In my last blog post, I described taking my brick and mortar shop from a small retail shop only to a predominately online business. We still have the brick and mortar. It’s cute and local shoppers love it, but it won’t pay the bills and keep the lights on. The online sales channels are the only thing keeping us afloat. We sell on Amazon, Ebay, Cratejoy and our own website. We tried Etsy and a few other things but they just didn’t fit our style. There are lots of online income stream possibilities for a business. Each business has to find their own best fit.
How does a business drive customers to their sales channels? It does take some work and experimenting to find the best fit for this also. Currently I post to Facebook, Instagram, Pinterest, TikTok and this blog on a regular schedule. It is important to keep your products and services in front of people on a frequent basis. The algorithms for these platforms are constantly changing and people are on them at different times. The only way to really compensate for this is to post often across a variety of platforms.

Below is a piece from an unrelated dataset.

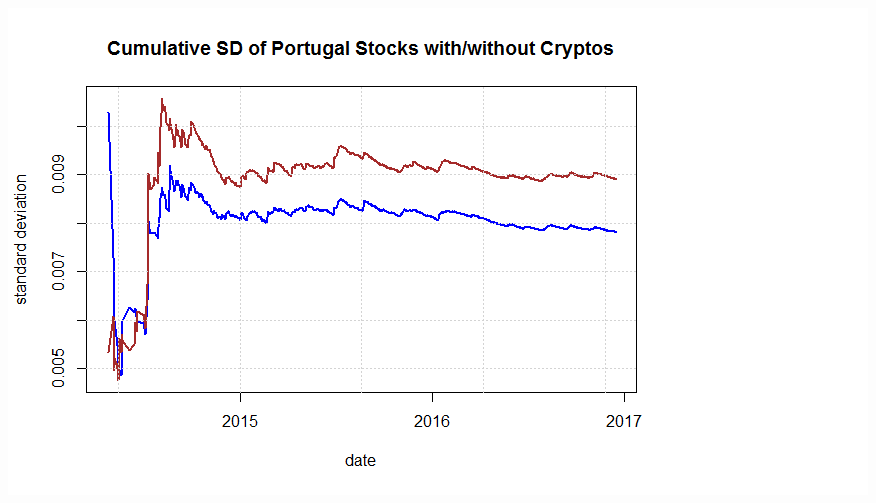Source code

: <img src="https://raw.githubusercontent.com/QuantLet/LIBRO/master/LIBROsd_no_shortsell/Cum_sd_Por_Crypto.png" alt="Image" />
</div>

I didn’t do all of this at once and it took time to learn the platforms but I am going to share what I am currently doing. Each platform has it’s own rules, just like the selling platforms. Merchants who post and advertise on social media platforms have to play by the owner’s rules which cover post content, and size of the post. You will probably need time to find your own style and posting schedule. I am going to share mine with the understanding that this has taken at least 10 years to get a routine down and to feel comfortable with. Platforms were added as an experiment first and then put on the schedule when it became easier to implement.
This schedule gets the information about our shop and our products in front of customer’s eyes many times during the course of a week. Each type of post on social media sends customers either to the shop website, an online shopping platform where our products are featured or to a blog article sharing information about our shop and products. It’s important not only that people see the posts, but that there is a specific action we would like them to take to get more information or to make a purchase.
If you choose to post regularly on social media, you are trading labor for the price of paid advertising. Maybe you enjoy the photography and writing. Maybe you pay someone to post for you. Social media is where your customers are spending their time. Finding which platform they prefer and when they are likely there is your challenge as a business owner.